The use of an RF approach has proven effective to achieve the selection of a 96 AIM panel that can distinguish between Algerian and non-Algerian samples, in our case C and M lineages (i.e. the most widespread and exported lineages). This panel is relevant for conservation purposes. For example, the development of a customized multiplex PCR panel to run massive genotyping based on simple amplicon sequencing for the SNaPshotTM or MASSarray® platform could be explored, highlighting the potential economic advantages of using reduced SNP panels instead of dense genome-wide assays. This approach presents a viable option for future studies due to its potential application in distinguishing honey bee subspecies. Thus, we aimed at confronting its use in simulated cases of recent admixture. Our results on these simulated hybrids provided insights on the applicability of the 96 AIM panel and we found that it was effective to detect recent cases of admixture as long as (1) admixed samples identified as such are present in the training set, and (2) admixture is relatively recent. In our tests, the classification was perfect up to the 2nd generation when crossing with the M lineage and up to the 4th generation with the C lineage, a type of admixture that is more likely to occur [34]. Also of interest, the comparison of the selected GI1 list with all the variants (see Additional file 1: Fig. S9) showed a better classification performance when using 96 SNPs. ML algorithms may struggle to analyse data with a large number of features, a phenomenon known as the ‘curse of dimensionality.’ As the number of features increases, the ability of the algorithm to accurately predict outcomes may decrease [35].

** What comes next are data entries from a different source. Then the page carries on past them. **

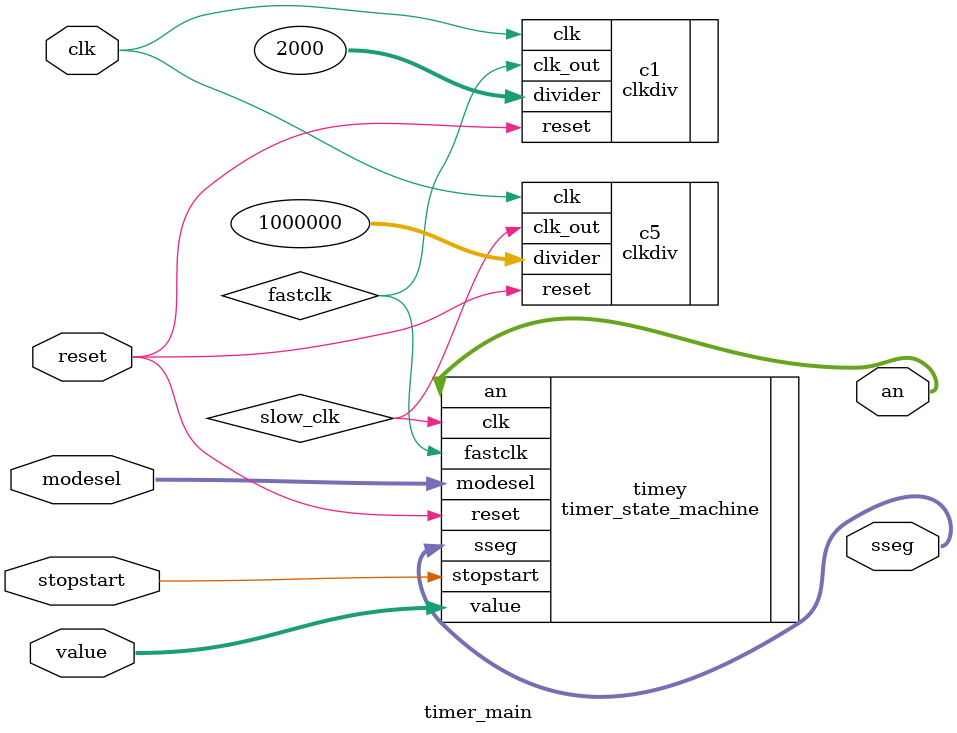
<source format=v>
`timescale 1ns / 1ps
module timer_main(
    input clk,
    input reset,
    input stopstart,
    input [1:0] modesel,
    input [7:0] value,
    output [3:0] an,
    output [7:0] sseg
    );
    wire slow_clk;
    wire fastclk;
    
    clkdiv c5 (.clk(clk), .reset(reset), .divider(1000000), .clk_out(slow_clk));
    clkdiv c1 (.clk(clk), .reset(reset),  .divider(2000),.clk_out(fastclk));
    
    timer_state_machine timey(
    .fastclk(fastclk),
    .clk(slow_clk),
    .reset(reset),
    .stopstart(stopstart),
    .modesel(modesel),
    .value(value),
    .an(an),
    .sseg(sseg));
    
endmodule

</source>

These results have important implications for the management and conservation of honey bee subspecies in Algeria. The use of a ML approach, such as RF, to identify informative markers has broader implications for biodiversity research. This approach can be used to identify informative markers in other taxa and may be particularly useful for species or populations in which genetic differentiation is subtle or difficult to detect using traditional methods.

Conclusions

Our research focused on unravelling the structure of the Algerian honey bee population, with particular attention paid to two distinct subspecies: A. m. intermissa and A. m. sahariensis. However, we did not find discernible genetic differentiation based on subspecies throughout our analyses. Instead, we found that geography played a significant role in shaping the genetic makeup of these bees, with distinct differences in population behaviour between the western and eastern areas. These variations may be driven by differences in breeding management; further research is however required to support that interpretation. In addition, we did not detect any recent introgression of European bees into the Algerian population, a finding of relevance for beekeeping activities and conservation policies. For this particular purpose, we also proposed a panel of AIM to classify Algerian vs. European bees. This approach can be helpful to ensure the long-term survival of native honey bee subspecies in Algeria. Overall, our study contributes to a better understanding of the genetic diversity and conservation needs of honey bees in Algeria and underlines the importance of preserving the unique subspecies found in this country.